Covaxin leverages the Vero Cell manufacturing platform, which is used for various paediatric vaccines.

The EUA filing is based on positive data drawn from a Phase II/III clinical trial on 526 children aged two to 18 years.

Carried out between May and July by Bharat Biotech, the multicentre, open-label trial analysed the safety, reactogenicity and immunogenicity of the vaccine in healthy subjects from the age group.

Findings showed that the neutralising antibody responses against the wild-type strain of SARS-CoV-2 in children between the age of two and 18 years were similar to those observed in adult participants aged more than 18 years during the Phase III efficacy and safety trial.

For antibody titers against RBD, S1, N proteins and wild-type neutralising antibodies, more than 90% of the seroconversion rates were reported in this immuno-bridging trial.

Ocugen noted that the data indicates children aged between two and 18 years are protected in the same way as adults above 18 years.

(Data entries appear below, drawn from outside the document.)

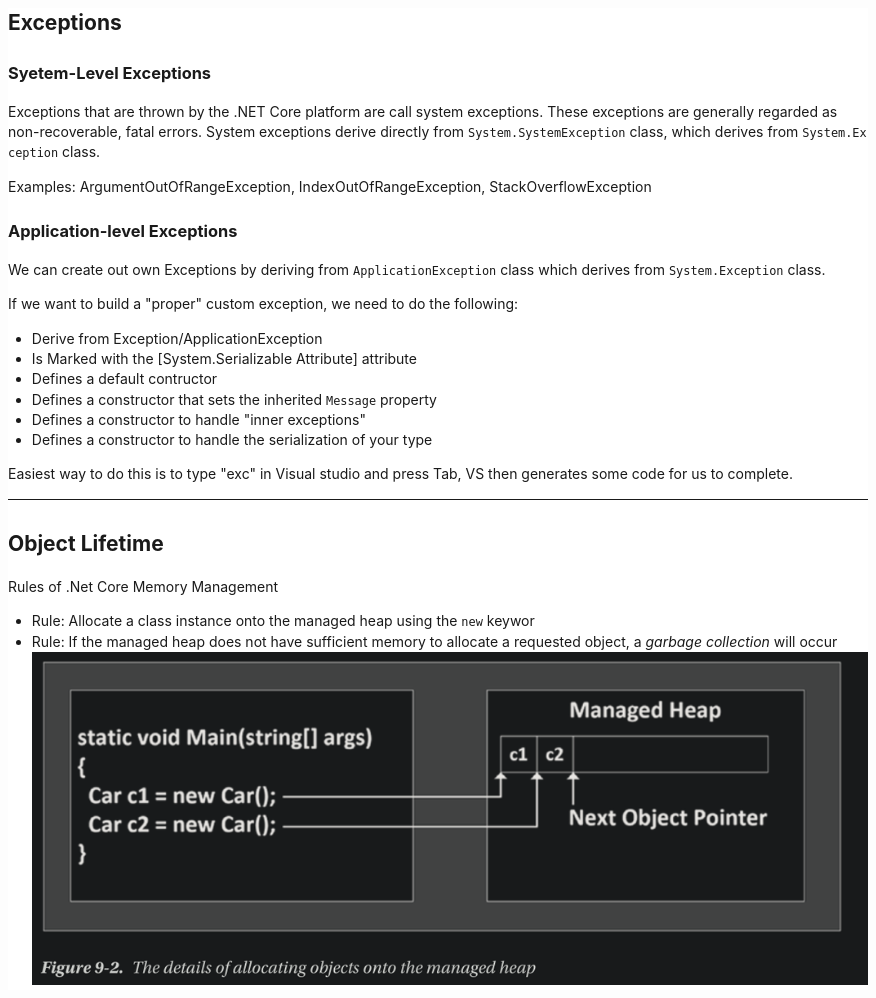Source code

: ## Exceptions 

### Syetem-Level Exceptions

Exceptions that are thrown by the .NET Core platform are call system exceptions. These exceptions are generally regarded as non-recoverable, fatal errors. System exceptions derive directly from `System.SystemException` class, which derives from `System.Exception` class.

Examples: ArgumentOutOfRangeException, IndexOutOfRangeException, StackOverflowException

### Application-level Exceptions

We can create out own Exceptions by deriving from `ApplicationException` class which derives from `System.Exception` class.

If we want to build a "proper" custom exception, we need to do the following: 

- Derive from Exception/ApplicationException
- Is Marked with the [System.Serializable Attribute] attribute
- Defines a default contructor
- Defines a constructor that sets the inherited `Message` property
- Defines a constructor to handle "inner exceptions"
- Defines a constructor to handle the serialization of your type

Easiest way to do this is to type "exc" in Visual studio and press Tab, VS then generates some code for us to complete.

***

## Object Lifetime

Rules of .Net Core Memory Management
- Rule: Allocate a class instance onto the managed heap using the `new` keywor
- Rule: If the managed heap does not have sufficient memory to allocate a requested object, a _garbage collection_ will occur
   ![c44cc24d648f7c395f230c35c269f354.png](c44cc24d648f7c395f230c35c269f354.png)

No serious adverse effects were observed in the trial, and all other adverse events recorded were of mild or moderate nature and could be resolved within 24 hours.

Ocugen Board chairman, CEO and co-founder Dr Shankar Musunuri said: “Filing for EUA in the US for paediatric use is a significant step toward our hope to make our vaccine candidate available here and help combat the Covid-19 pandemic.

“The inactivated virus platform has been used for decades in vaccines for the paediatric population and, if authorised, we hope to offer another vaccine option to protect children as young as two years.”

Last week, Bharat Biotech’s Covaxin received Emergency Use Listing from the World Health Organization (WHO) for use in people aged 18 years and above.